• [Task prompt]
Write the entries out again exactly; any picture among them gets left out.

• [Material for this exercise]

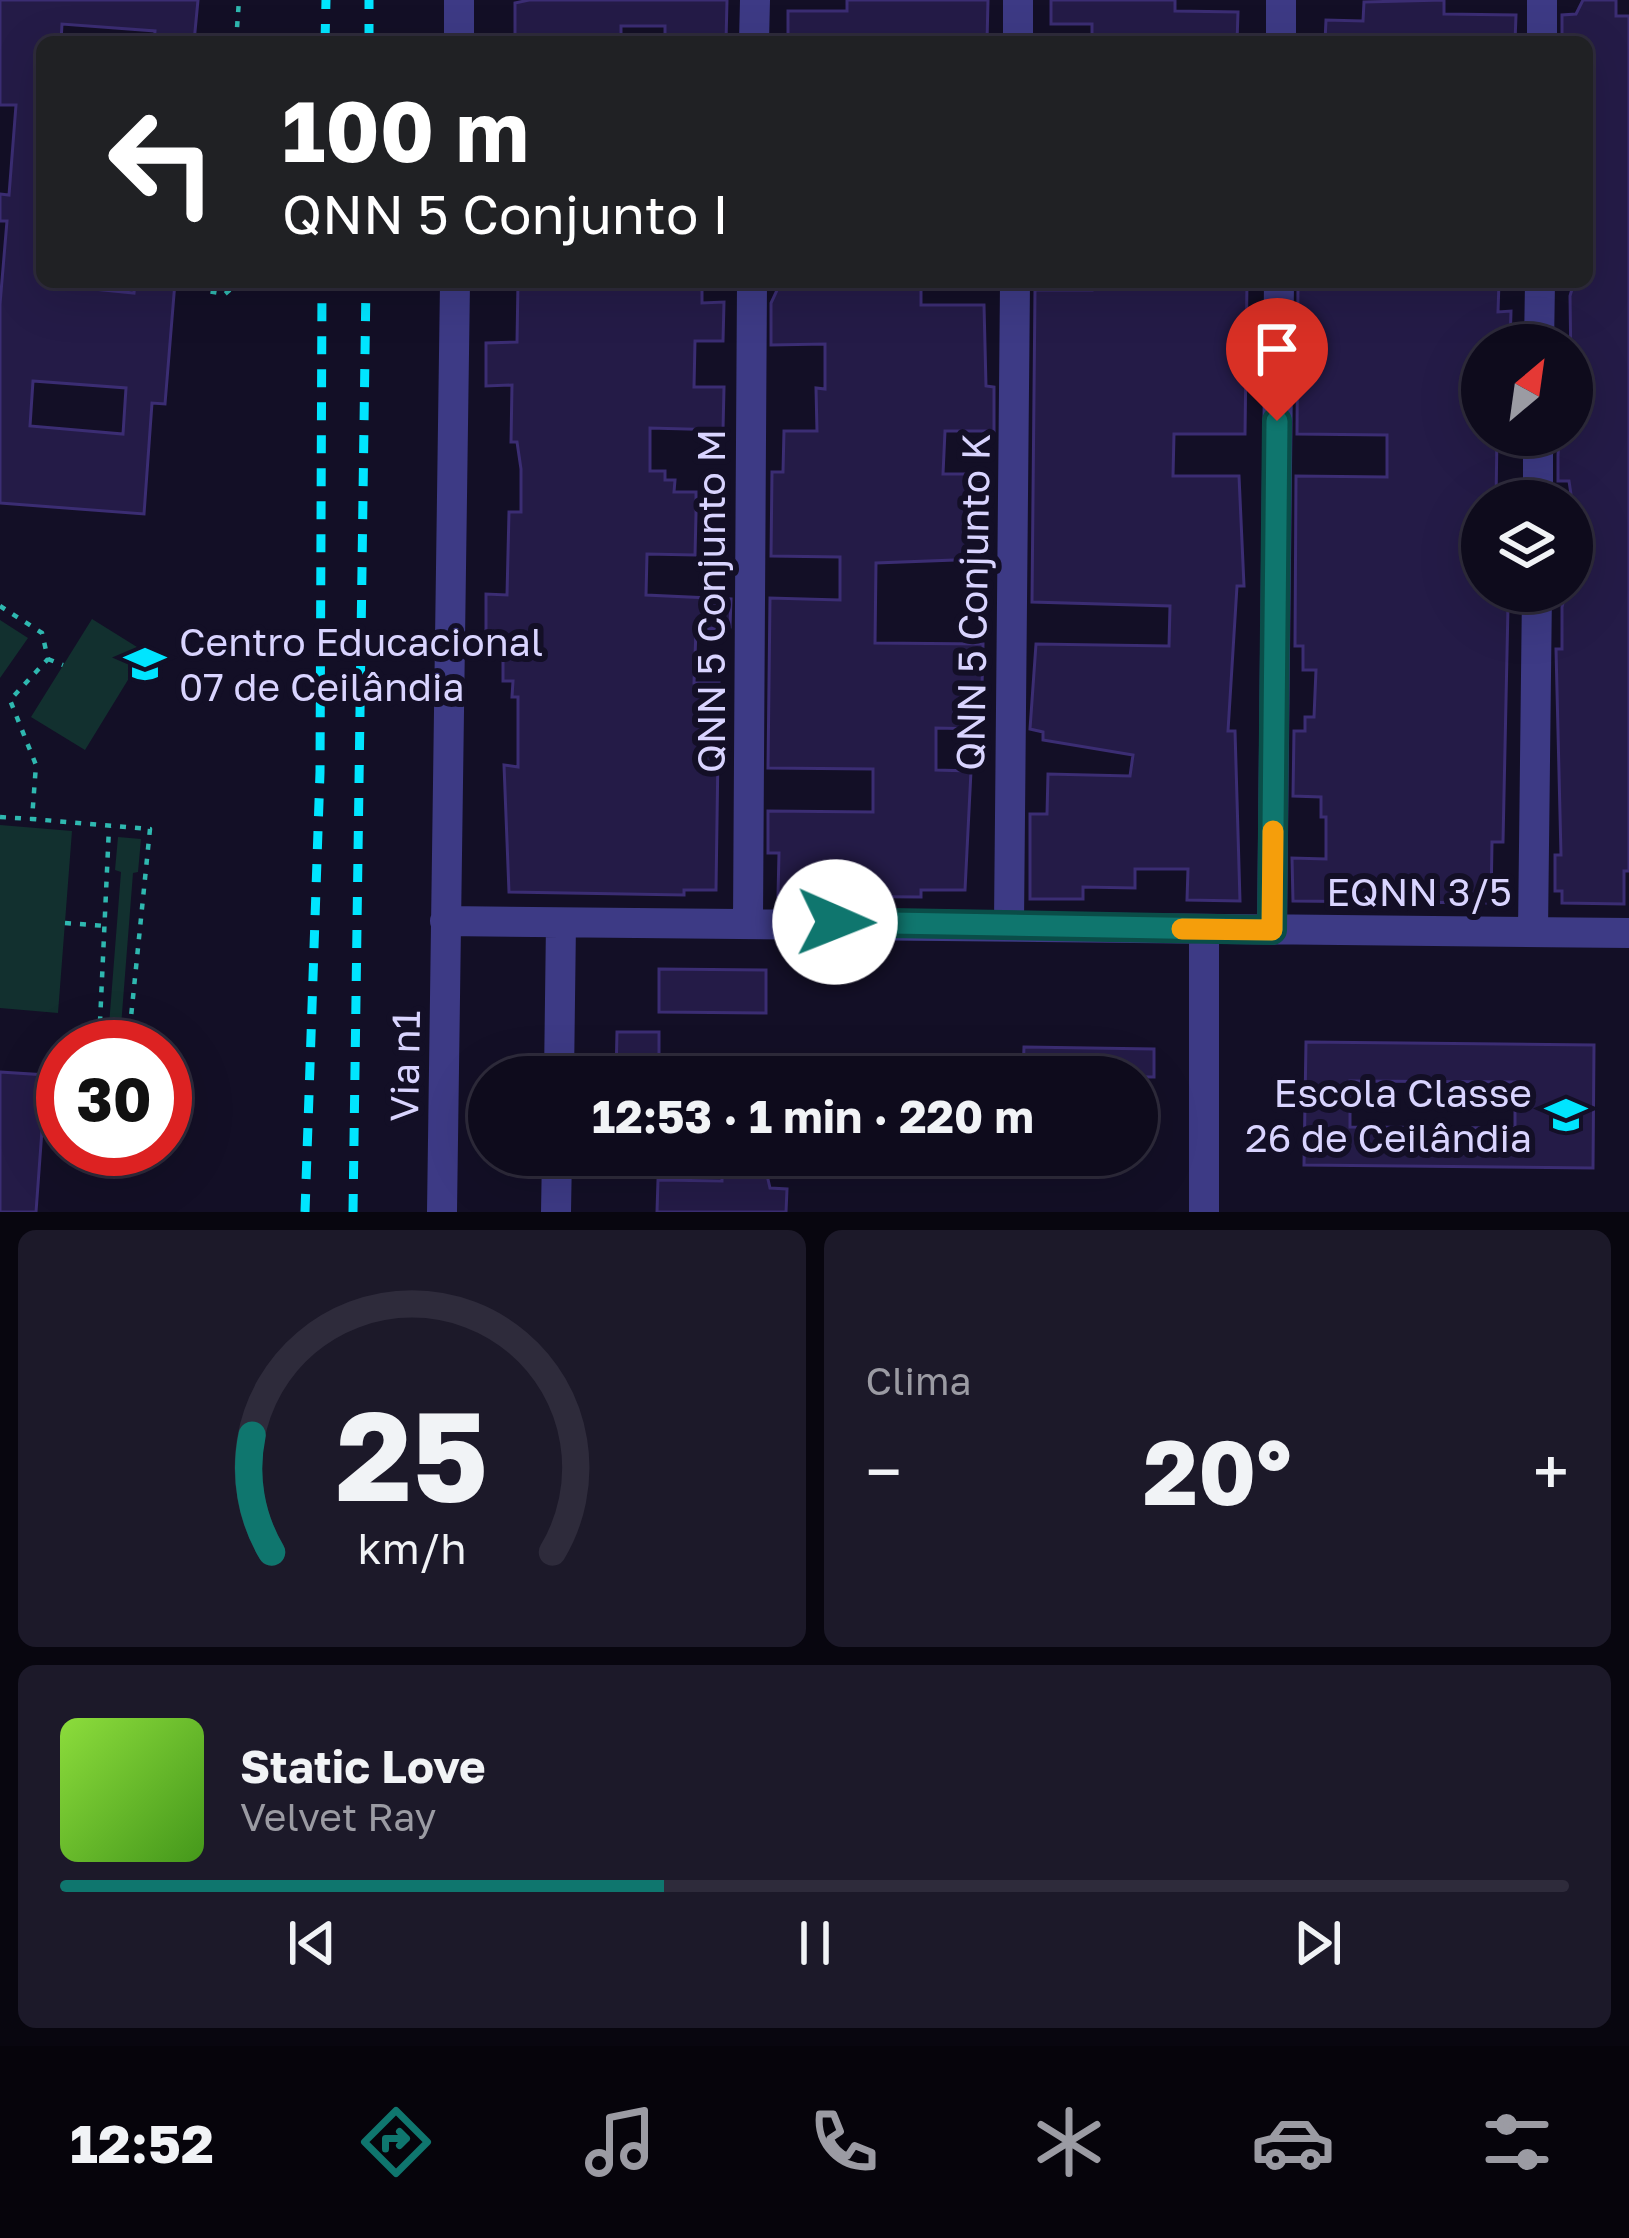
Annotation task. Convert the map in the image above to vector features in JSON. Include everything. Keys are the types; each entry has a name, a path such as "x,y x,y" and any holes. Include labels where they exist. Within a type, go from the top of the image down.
{"street":[{"path":"458,36 459,0"},
{"path":"754,0 754,36"},
{"path":"1018,0 1018,36"},
{"path":"1281,0 1281,36"},
{"path":"1542,36 1543,0"},
{"name":"Via n1","path":"442,1212 455,288"},
{"name":"QNN 5 Conjunto M","path":"748,921 752,288"},
{"name":"QNN 5 Conjunto K","path":"1010,923 1015,288"},
{"path":"1272,930 1279,288"},
{"path":"1539,324 1540,288"},
{"path":"1533,931 1537,612"},
{"name":"EQNN 3/5","path":"445,921 1629,932"},
{"path":"559,1056 561,923"},
{"path":"1204,930 1204,1212"},
{"path":"556,1212 557,1176"}],"path":[{"path":"236,36 239,0"},
{"path":"0,606 43,633 48,659"},
{"path":"48,659 63,665"},
{"path":"10,700 48,659"},
{"path":"0,694 10,700 36,765 32,819"},
{"path":"0,817 149,829 128,1047 99,1045 109,827"},
{"path":"65,923 106,926"}],"green space":[{"path":"92,619 145,652 85,750 31,717"},
{"path":"0,620 28,638 0,678"},
{"path":"0,825 72,831 58,1013 0,1008"},
{"path":"118,837 141,839 138,872 133,873 121,1020 109,1020 121,872 115,870"}],"building":[{"path":"0,0 198,0 195,36 155,36 155,31 62,24 61,36 36,36 36,288 134,293 134,288 175,288 165,404 152,403 144,514 0,503 0,304 7,221 0,221 0,194 9,195 16,105 0,105","holes":["33,381 126,388 123,434 30,426"]},
{"path":"727,0 726,36 665,36 665,26 621,26 621,36 515,36 515,3"},
{"path":"847,0 988,0 987,36 788,36 788,11 847,11"},
{"path":"1051,0 1175,0 1175,11 1238,12 1237,36 1092,36 1092,24 1051,24"},
{"path":"1444,0 1444,14 1516,15 1515,36 1325,36 1326,20 1363,21 1364,2"},
{"path":"1583,0 1616,0 1616,16 1629,16 1629,871 1624,871 1624,904 1562,903 1562,891 1555,891 1555,855 1561,855 1556,649 1562,649 1562,612 1593,612 1593,480 1558,480 1559,456 1593,456 1593,324 1570,324 1570,296 1572,288 1593,288 1593,36 1562,36 1562,15 1576,14"},
{"path":"518,288 702,288 702,303 724,302 723,341 695,341 694,387 724,387 723,430 650,428 650,471 665,471 665,480 675,480 674,492 696,492 696,514 695,555 647,554 646,595 731,599 730,627 696,630 694,683 719,683 716,890 684,890 684,895 509,892 504,765 518,767 518,697 512,697 513,681 503,681 503,639 486,639 486,594 507,595 509,512 521,512 521,469 517,442 511,442 512,385 486,386 486,343 517,342"},
{"path":"778,288 921,289 921,305 984,305 986,386 994,387 994,431 945,431 943,474 985,474 981,559 876,563 875,643 983,644 981,729 936,728 936,770 971,771 965,890 921,890 921,897 778,896 779,853 768,853 768,811 873,812 873,769 768,768 770,598 840,600 840,557 771,556 772,472 783,472 784,431 817,431 816,388 825,389 825,344 771,345 771,303"},
{"path":"1247,288 1245,434 1174,434 1173,476 1239,476 1244,586 1237,586 1228,731 1235,731 1240,901 1187,900 1188,869 1135,869 1135,888 1083,887 1083,899 1030,899 1030,814 1047,814 1048,774 1130,776 1133,755 1043,740 1043,732 1030,729 1036,644 1169,646 1170,606 1032,602 1035,290"},
{"path":"1298,288 1499,288 1498,312 1511,311 1511,324 1461,324 1461,456 1497,456 1496,480 1461,480 1461,612 1508,612 1503,842 1492,842 1491,903 1293,901 1292,858 1326,859 1321,797 1293,796 1294,731 1305,731 1305,717 1314,717 1316,670 1303,670 1303,646 1295,646 1296,476 1387,477 1387,435 1297,434"},
{"path":"659,969 766,970 766,1013 659,1012"},
{"path":"617,1032 659,1032 659,1056 616,1056"},
{"name":"Escola Classe 26 de Ceilândia","path":"1306,1042 1594,1045 1593,1168 1304,1165","holes":["1350,1081 1515,1082 1515,1128 1350,1127"]},
{"path":"1024,1047 1154,1049 1154,1056 1024,1056"},
{"path":"0,1072 36,1074 36,1212 0,1212"},
{"path":"722,1176 767,1176 770,1188 787,1189 786,1212 657,1212 658,1180 722,1181"}],"railway":[{"path":"325,36 326,0"},
{"path":"369,0 369,36"},
{"path":"305,1212 320,772 322,288"},
{"path":"353,1212 366,288"}],"slow traffic":[{"path":"1182,929 1272,930 1273,831"}],"place":[{"name":"Centro Educacional 07 de Ceilândia","path":"145,664"},
{"name":"Escola Classe 26 de Ceilândia","path":"1566,1115"}],"route":[{"path":"835,922 1272,930 1277,421"}]}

• [Solution to the problem]
Annotation task. Convert the map in the image above to vector features in JSON. Include everything. Keys are the types; each entry has a name, a path such as "x,y x,y" and any holes. Include labels where they exist. Within a type, go from the top of the image down.
{"street":[{"path":"458,36 459,0"},
{"path":"754,0 754,36"},
{"path":"1018,0 1018,36"},
{"path":"1281,0 1281,36"},
{"path":"1542,36 1543,0"},
{"name":"Via n1","path":"442,1212 455,288"},
{"name":"QNN 5 Conjunto M","path":"748,921 752,288"},
{"name":"QNN 5 Conjunto K","path":"1010,923 1015,288"},
{"path":"1272,930 1279,288"},
{"path":"1539,324 1540,288"},
{"path":"1533,931 1537,612"},
{"name":"EQNN 3/5","path":"445,921 1629,932"},
{"path":"559,1056 561,923"},
{"path":"1204,930 1204,1212"},
{"path":"556,1212 557,1176"}],"path":[{"path":"236,36 239,0"},
{"path":"0,606 43,633 48,659"},
{"path":"48,659 63,665"},
{"path":"10,700 48,659"},
{"path":"0,694 10,700 36,765 32,819"},
{"path":"0,817 149,829 128,1047 99,1045 109,827"},
{"path":"65,923 106,926"}],"green space":[{"path":"92,619 145,652 85,750 31,717"},
{"path":"0,620 28,638 0,678"},
{"path":"0,825 72,831 58,1013 0,1008"},
{"path":"118,837 141,839 138,872 133,873 121,1020 109,1020 121,872 115,870"}],"building":[{"path":"0,0 198,0 195,36 155,36 155,31 62,24 61,36 36,36 36,288 134,293 134,288 175,288 165,404 152,403 144,514 0,503 0,304 7,221 0,221 0,194 9,195 16,105 0,105","holes":["33,381 126,388 123,434 30,426"]},
{"path":"727,0 726,36 665,36 665,26 621,26 621,36 515,36 515,3"},
{"path":"847,0 988,0 987,36 788,36 788,11 847,11"},
{"path":"1051,0 1175,0 1175,11 1238,12 1237,36 1092,36 1092,24 1051,24"},
{"path":"1444,0 1444,14 1516,15 1515,36 1325,36 1326,20 1363,21 1364,2"},
{"path":"1583,0 1616,0 1616,16 1629,16 1629,871 1624,871 1624,904 1562,903 1562,891 1555,891 1555,855 1561,855 1556,649 1562,649 1562,612 1593,612 1593,480 1558,480 1559,456 1593,456 1593,324 1570,324 1570,296 1572,288 1593,288 1593,36 1562,36 1562,15 1576,14"},
{"path":"518,288 702,288 702,303 724,302 723,341 695,341 694,387 724,387 723,430 650,428 650,471 665,471 665,480 675,480 674,492 696,492 696,514 695,555 647,554 646,595 731,599 730,627 696,630 694,683 719,683 716,890 684,890 684,895 509,892 504,765 518,767 518,697 512,697 513,681 503,681 503,639 486,639 486,594 507,595 509,512 521,512 521,469 517,442 511,442 512,385 486,386 486,343 517,342"},
{"path":"778,288 921,289 921,305 984,305 986,386 994,387 994,431 945,431 943,474 985,474 981,559 876,563 875,643 983,644 981,729 936,728 936,770 971,771 965,890 921,890 921,897 778,896 779,853 768,853 768,811 873,812 873,769 768,768 770,598 840,600 840,557 771,556 772,472 783,472 784,431 817,431 816,388 825,389 825,344 771,345 771,303"},
{"path":"1247,288 1245,434 1174,434 1173,476 1239,476 1244,586 1237,586 1228,731 1235,731 1240,901 1187,900 1188,869 1135,869 1135,888 1083,887 1083,899 1030,899 1030,814 1047,814 1048,774 1130,776 1133,755 1043,740 1043,732 1030,729 1036,644 1169,646 1170,606 1032,602 1035,290"},
{"path":"1298,288 1499,288 1498,312 1511,311 1511,324 1461,324 1461,456 1497,456 1496,480 1461,480 1461,612 1508,612 1503,842 1492,842 1491,903 1293,901 1292,858 1326,859 1321,797 1293,796 1294,731 1305,731 1305,717 1314,717 1316,670 1303,670 1303,646 1295,646 1296,476 1387,477 1387,435 1297,434"},
{"path":"659,969 766,970 766,1013 659,1012"},
{"path":"617,1032 659,1032 659,1056 616,1056"},
{"name":"Escola Classe 26 de Ceilândia","path":"1306,1042 1594,1045 1593,1168 1304,1165","holes":["1350,1081 1515,1082 1515,1128 1350,1127"]},
{"path":"1024,1047 1154,1049 1154,1056 1024,1056"},
{"path":"0,1072 36,1074 36,1212 0,1212"},
{"path":"722,1176 767,1176 770,1188 787,1189 786,1212 657,1212 658,1180 722,1181"}],"railway":[{"path":"325,36 326,0"},
{"path":"369,0 369,36"},
{"path":"305,1212 320,772 322,288"},
{"path":"353,1212 366,288"}],"slow traffic":[{"path":"1182,929 1272,930 1273,831"}],"place":[{"name":"Centro Educacional 07 de Ceilândia","path":"145,664"},
{"name":"Escola Classe 26 de Ceilândia","path":"1566,1115"}],"route":[{"path":"835,922 1272,930 1277,421"}]}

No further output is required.